2024年2月に取締役副社長に就任した竹田さん。代表の沢井さんと共にサイキンソーを創業され、現在も二児の子育てをしながら重責を担う竹田さんにこれまでのサイキンソーの歴史や今後の展望などを伺いました。
Cykinso’s トップインタビュー 04

こんにちは。サイキンソー広報の山藤(ざんとう)です。
サイキンソーを支える ” リーダーたちの思い ” を、多くの人に知ってもらいたいーー。
そんな思いから、「Cykinso’sトップインタビュー」をスタートしました。

第四弾の今回は、サイキンソーの共同創業者であり1月に取締役副社長に就任された竹田さんにお話を伺いました。

代表の沢井さんと一緒に、サイキンソーを創業された理由やこれまでのサイキンソーのサービスや事業、組織の歴史など詳細にお話いただきました。ぜひ今回も最後までご覧くださ
い。


プロフィール

高校卒業後に渡米し、フロリダ州立大学で分子生物物理学の博士号を取得。帰国後、DNA解析受託サービスを行う企業にて、企業・アカデミア向けにコンサル営業を主に担当。
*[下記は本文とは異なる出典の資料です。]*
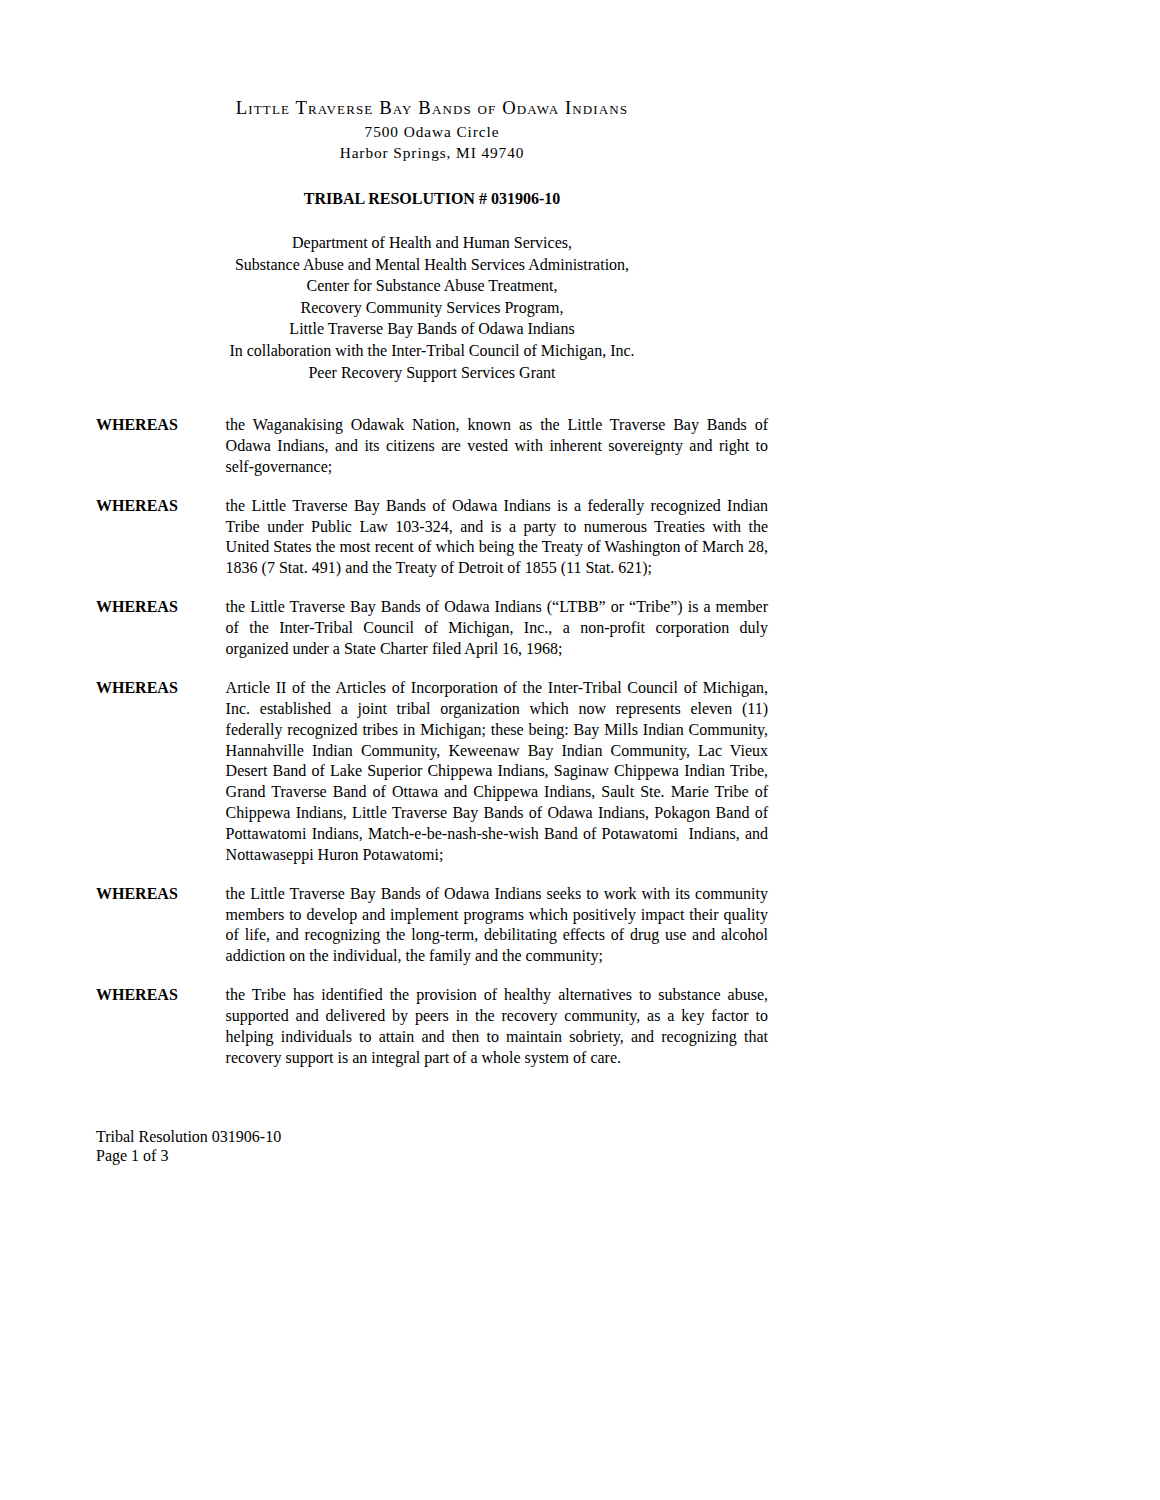Little Traverse Bay Bands of Odawa Indians
7500 Odawa Circle
Harbor Springs, MI 49740
TRIBAL RESOLUTION # 031906-10
Department of Health and Human Services,
Substance Abuse and Mental Health Services Administration,
Center for Substance Abuse Treatment,
Recovery Community Services Program,
Little Traverse Bay Bands of Odawa Indians
In collaboration with the Inter-Tribal Council of Michigan, Inc.
Peer Recovery Support Services Grant
| WHEREAS | the Waganakising Odawak Nation, known as the Little Traverse Bay Bands of Odawa Indians, and its citizens are vested with inherent sovereignty and right to self-governance; |
| WHEREAS | the Little Traverse Bay Bands of Odawa Indians is a federally recognized Indian Tribe under Public Law 103-324, and is a party to numerous Treaties with the United States the most recent of which being the Treaty of Washington of March 28, 1836 (7 Stat. 491) and the Treaty of Detroit of 1855 (11 Stat. 621); |
| WHEREAS | the Little Traverse Bay Bands of Odawa Indians (“LTBB” or “Tribe”) is a member of the Inter-Tribal Council of Michigan, Inc., a non-profit corporation duly organized under a State Charter filed April 16, 1968; |
| WHEREAS | Article II of the Articles of Incorporation of the Inter-Tribal Council of Michigan, Inc. established a joint tribal organization which now represents eleven (11) federally recognized tribes in Michigan; these being: Bay Mills Indian Community, Hannahville Indian Community, Keweenaw Bay Indian Community, Lac Vieux Desert Band of Lake Superior Chippewa Indians, Saginaw Chippewa Indian Tribe, Grand Traverse Band of Ottawa and Chippewa Indians, Sault Ste. Marie Tribe of Chippewa Indians, Little Traverse Bay Bands of Odawa Indians, Pokagon Band of Pottawatomi Indians, Match-e-be-nash-she-wish Band of Potawatomi Indians, and Nottawaseppi Huron Potawatomi; |
| WHEREAS | the Little Traverse Bay Bands of Odawa Indians seeks to work with its community members to develop and implement programs which positively impact their quality of life, and recognizing the long-term, debilitating effects of drug use and alcohol addiction on the individual, the family and the community; |
| WHEREAS | the Tribe has identified the provision of healthy alternatives to substance abuse, supported and delivered by peers in the recovery community, as a key factor to helping individuals to attain and then to maintain sobriety, and recognizing that recovery support is an integral part of a whole system of care. |
Tribal Resolution 031906-10
Page 1 of 3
第二子を妊娠中に、当時同僚だった沢井さんと共にサイキンソーの起業を構想し、出産後すぐに創業。CSOとしてサイエンス領域の統括やサービスへの展開などを推進。現在は二児と3匹の猫の子育てをしながら、2024年1月に取締役副社長に就任。

起業理由

ー竹田さんは代表の沢井さんと一緒にサイキンソーを共同創業されていますよね。起業理由を改めて伺ってもよろしいでしょうか。
前職はDNA解析受託サービスを行う企業に勤めており、沢井さんと同僚だったんです。沢井さんが経営企画室にいて私が営業でした。次世代シーケンス ※1 という強力な基盤技術を活用して、何か新規事業をできないか検討をしていました。ちょうどその頃(2013年~2014年ごろ)欧米を中心に、マイクロバイーム・腸内細菌叢(腸内フローラ)への注目が高まっていた時期だったのです。沢井さんと一緒に腸内細菌の世界を調べていくと、腸は人の一生の健康を司る非常に大切な臓器であると分かりました。まだ日本国内では腸内細菌叢ビジネスを個人向けにやっている企業がなかったため、顧問である当時理化学研究所の辨野先生の後ろ盾もありビジネスチャンスも勝機もあると考え、起業に至りましたね。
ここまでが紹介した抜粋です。